Comparative public opinion polls have repeatedly confirmed that the United States is the most pro-Israel country in the world.  (In some ways, more pro-Israel than Israel itself.  Principled criticism of Israel’s occupation and colonization of the West Bank are far easier to find in the Israeli media than in the American.)  Americans are far more familiar with the best of Israel than the worst.  That is especially unfortunate because the right-wing nationalist Likud coalition that now governs Israel represents the worst.  There is every reason to believe that Israel under Benjamin Netanyahu will continue to devour as much of the West Bank as it can get away with.

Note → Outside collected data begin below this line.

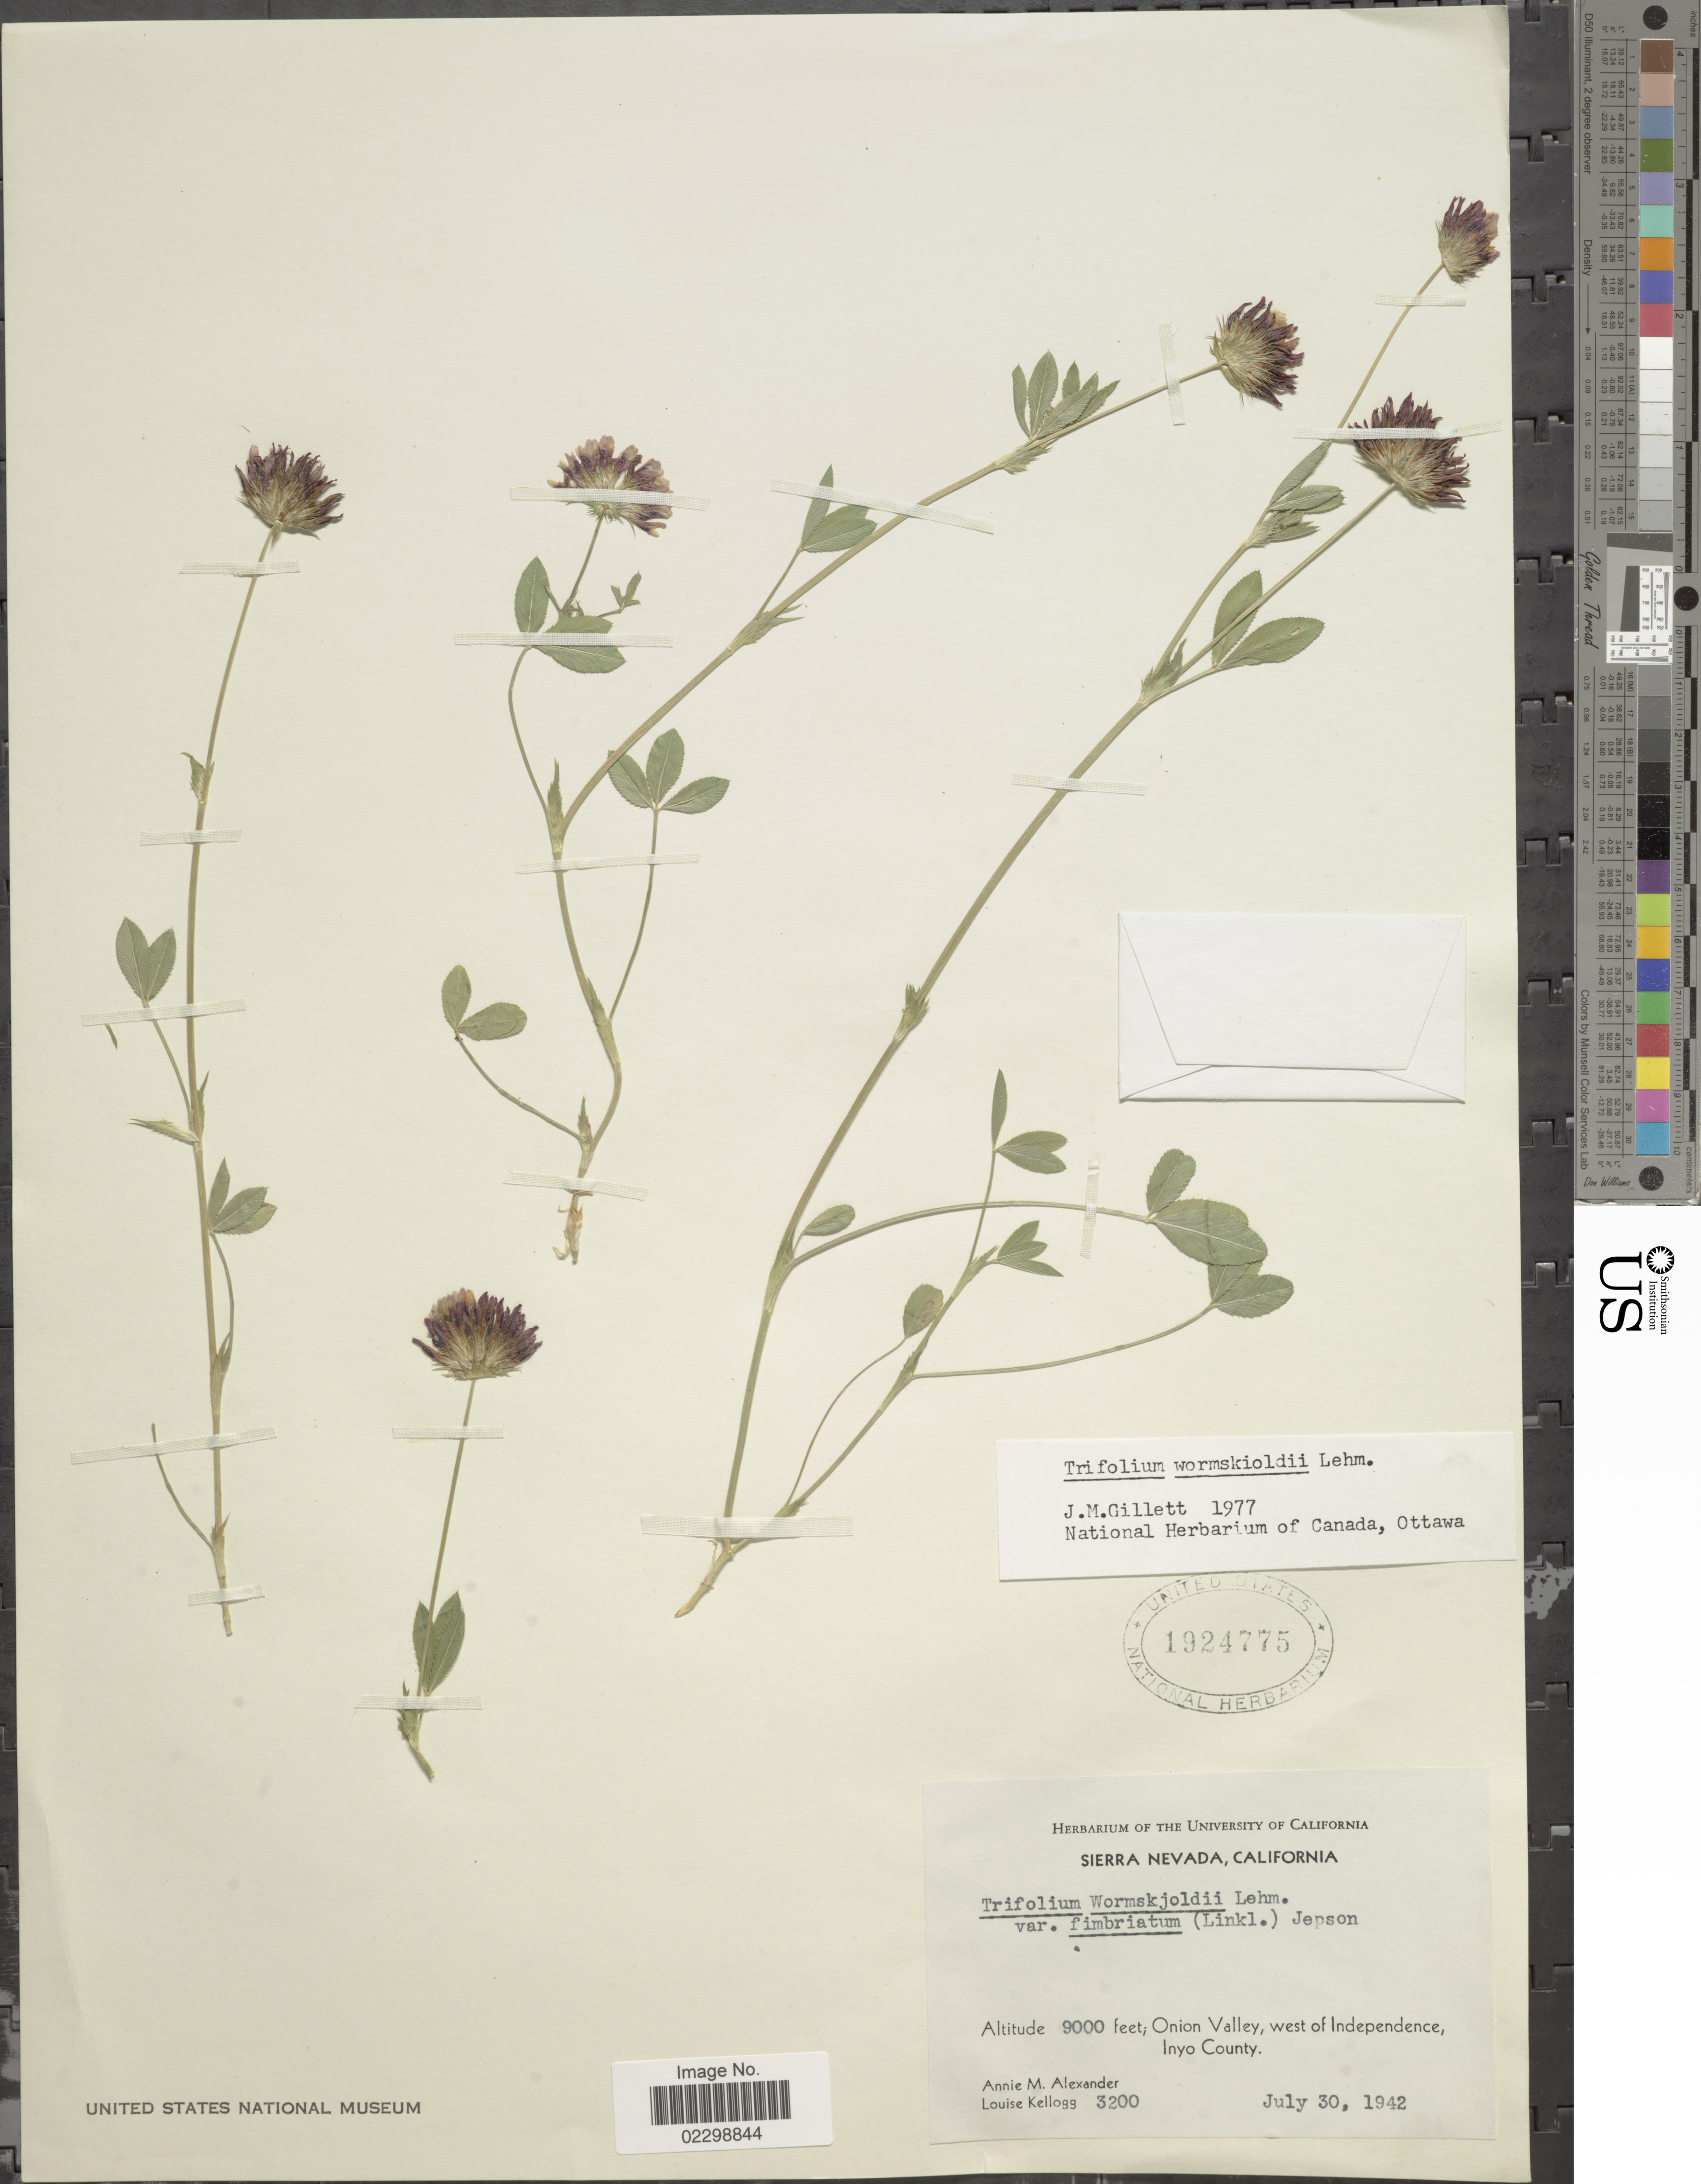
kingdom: Plantae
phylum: Tracheophyta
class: Magnoliopsida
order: Fabales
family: Fabaceae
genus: Trifolium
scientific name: Trifolium wormskioldii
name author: Lehm.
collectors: A. M. Alexander & L. Kellogg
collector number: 3200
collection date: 1942-07-30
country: United States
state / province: California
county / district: Inyo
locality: Sierra Nevada, Onion Valley, west of Independence, Inyo County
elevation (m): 2743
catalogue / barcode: US 1924775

Shavit warns that this expansion is not only unjust objectively and in the eyes of the rest of the world, but that it “will be the virus that kills the original Israel.”  Israel’s right-wingers are ideologically blinkered to that prospect.    It is disheartening that in the United States the same blinkers are worn not only by Likud’s soulmates on the right, but by most liberal Democrats, who joined whole-heartedly in the rapturous reception given Netanyahu when he addressed the US Congress last year.  But that’s another story for another post.

 

Note: The link I’ve provided to Friedman’s column doesn’t seem to be working, for reasons I don’t understand, maybe because of a firewall.  Perhaps it will work for readers who subscribe to the Times.

 

2 comments

  1. Jeffrey Herrmann November 21, 2013 at 8:16 am

    I have no opinion on Shavit’s book, since I haven’t read it, but his op-ed piece on today’s NY Times caused me to question his objectivity before I even realized he is the same person whose book you mentioned.
    He declares that an agreement with Iran, whose precise terms can’t yet be known, would be a victory for Iran and a defeat for the U.S. Such an agreement, whatever it provided, would assure that Iran would eventually acquire nuclear weapons, he says. We should have placed Iran “in a real stranglehold” that would force them “to abandon their nuclear project,” which he assumes (still) is to actually have operational nuclear weapons. “The Geneva agreement” that doesn’t yet exist “is an illusion.” So is the moderate president of Iran. So is the hope that Iran’s supreme leader can be appeased.
    All these assertions are unhinged from objective evidence and thus reflect, at best, the subjective feelings of their author.
    Why should we credit them?

    • tonygreco November 21, 2013 at 11:58 am

      Jeff,

      I fully agree with your assessment of Shavit’s op.ed., which, I must admit, surprised me. Still, it is noteworthy that someone like Shavit, who is politically very far from Netanyahu, seems to largely share the latter’s alarmist view of Iran. I’ll have more to say about all this when the details of the deal, assuming it is reached, become known. As to what the op.ed. says about Shavit’s objectivity: if anything, his hard line on Iran makes his condemnation of the occupation all the more credible. He’s clearly not just a softie leftist.

      I heard Shavit speak last night at a synagogue in Brooklyn. I didn’t agree with everything he said, but based on that talk and the reviews I’ve seen, I think his book is very probably worth reading (though I’ll at least wait for it to come out in paper).